Local news outlets, like many struggling businesses, may receive some relief soon. A prominent storyline as of late is the $900 billion COVID-19 relief bill that was recently passed in the U.S. Senate. Discourse over the bill was largely about the $600 checks that went to struggling Americans, but the package also included a measure that will help local newspapers as well as television and radio stations. The measure made these local outlets eligible for the Paycheck Protection Program, which may serve as a temporary stopgap and help stymie the bleeding. It’s a good first step, but more action needs to be taken particularly at the federal level; PEN America has recommended that Congress consider robust public financing for local, investigative journalism. It’s been more apparent than ever, during the pandemic, that newsrooms play a vital role in the public’s decision-making — and likewise, the government relies on them for coordinated efforts around actions that can help curb and end the pandemic.

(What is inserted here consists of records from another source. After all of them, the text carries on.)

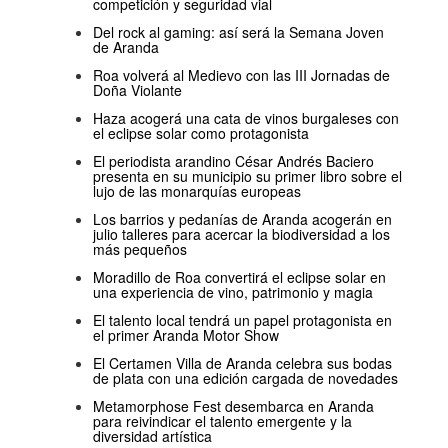
competición y seguridad vial
Del rock al gaming: así será la Semana Joven
de Aranda
Roa volverá al Medievo con las III Jornadas de
Doña Violante
Haza acogerá una cata de vinos burgaleses con
el eclipse solar como protagonista
El periodista arandino César Andrés Baciero
presenta en su municipio su primer libro sobre el
lujo de las monarquías europeas
Los barrios y pedanías de Aranda acogerán en
julio talleres para acercar la biodiversidad a los
más pequeños
Moradillo de Roa convertirá el eclipse solar en
una experiencia de vino, patrimonio y magia
El talento local tendrá un papel protagonista en
el primer Aranda Motor Show
El Certamen Villa de Aranda celebra sus bodas
de plata con una edición cargada de novedades
Metamorphose Fest desembarca en Aranda
para reivindicar el talento emergente y la
diversidad artística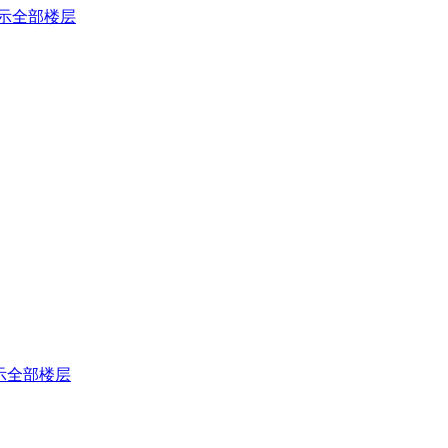
示全部楼层
示全部楼层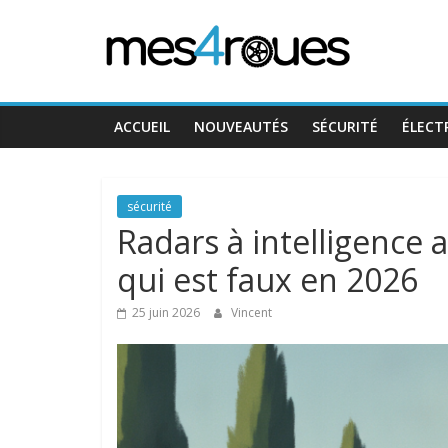
Passer
Mes4Roues
au
contenu
ACCUEIL
NOUVEAUTÉS
SÉCURITÉ
ÉLECT
sécurité
Radars à intelligence art
qui est faux en 2026
25 juin 2026
Vincent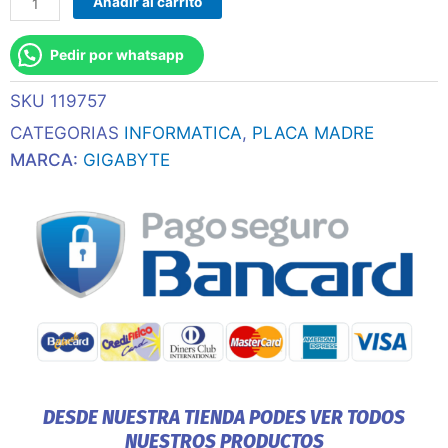
Añadir al carrito
Am5
B650m
Pedir por whatsapp
D3hp
Ddr5
SKU
119757
S/R/Hdmi/2dp/2m2/Usb3.2/Matx
cantidad
CATEGORIAS
INFORMATICA
,
PLACA MADRE
MARCA:
GIGABYTE
DESDE NUESTRA TIENDA PODES VER TODOS
NUESTROS PRODUCTOS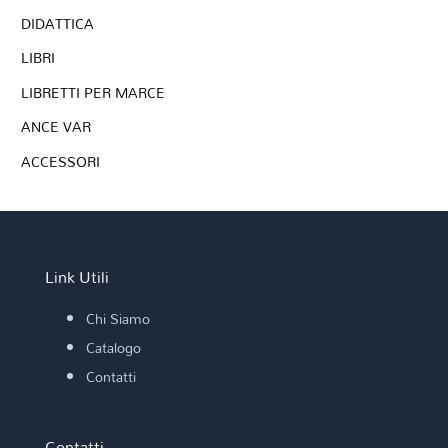
DIDATTICA
LIBRI
LIBRETTI PER MARCE
ANCE VAR
ACCESSORI
Link Utili
Chi Siamo
Catalogo
Contatti
Contatti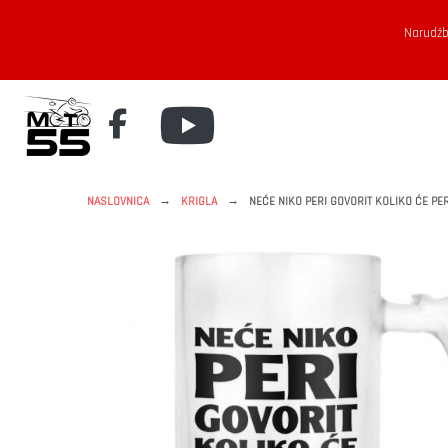
Narudžb
→
→
NASLOVNICA
KRIGLA
NEĆE NIKO PERI GOVORIT KOLIKO ĆE PER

In even more ways, we can see journalists’ lives and livelihoods at risk during the pandemic. My colleague, Summer Lopez, wrote back in March that “journalists are first responders too.” As first responders, in a sense, journalists run the risk of catching COVID-19; this was evident in the earliest days of the pandemic when Chinese journalists exposed themselves to the virus, which hadn’t even been identified yet. Lopez also foresaw what was still to come: the role of journalists as truth-tellers during a public health crisis, as well as the challenges and risks journalists would face while reporting about the coronavirus outbreak. The U.S. Press Freedom Tracker recorded that in 2020, more than 300 journalists were assaulted and more than 100 journalists were arrested or detained.
As I detail in Journalism and COVID-19, press freedom violations directly related to the coronavirus outbreak have included attacks and harassment of reporters, censorship of divergent opinions, denigration of the role of the press, restrictions on information, and risks to safety. Unsurprisingly, the Trump administration — well-known long before the pandemic for their antagonistic view of the press — was responsible for many of the free press threats, ranging from warning that any negative coverage by the media would delay the coronavirus vaccine to blocking CDC officials from testifying on the reopening of schools. With the new Biden-Harris administration, the hope is for trust in the press to be restored and attacks on journalists to cease. Rejuvenating journalism after it’s been nearly irrevocably damaged over the last four years, however, will require significant action by the new administration along with grassroots movements and concerned citizens to hold the administration accountable.
It’s a new year, and there’s hope on the horizon with vaccines and a new presidential administration. But the pandemic is far from over, and it’ll continue to affect one of the most important institutions making up the fabric of our democracy. There might be no more important time for journalism, and the lives of the individuals reporting on the front line must not be forgotten.
Sandy Mui is the digital communications coordinator at PEN America and a student in the M.A. in Liberal Studies (MALS) and Interactive Technology and Pedagogy (ITP) programs at The Graduate Center, CUNY. Her project, Journalism and COVID-19: The Toll of a Pandemic, was published at PEN America and served as her independent study project for The Graduate Center’s ITP program.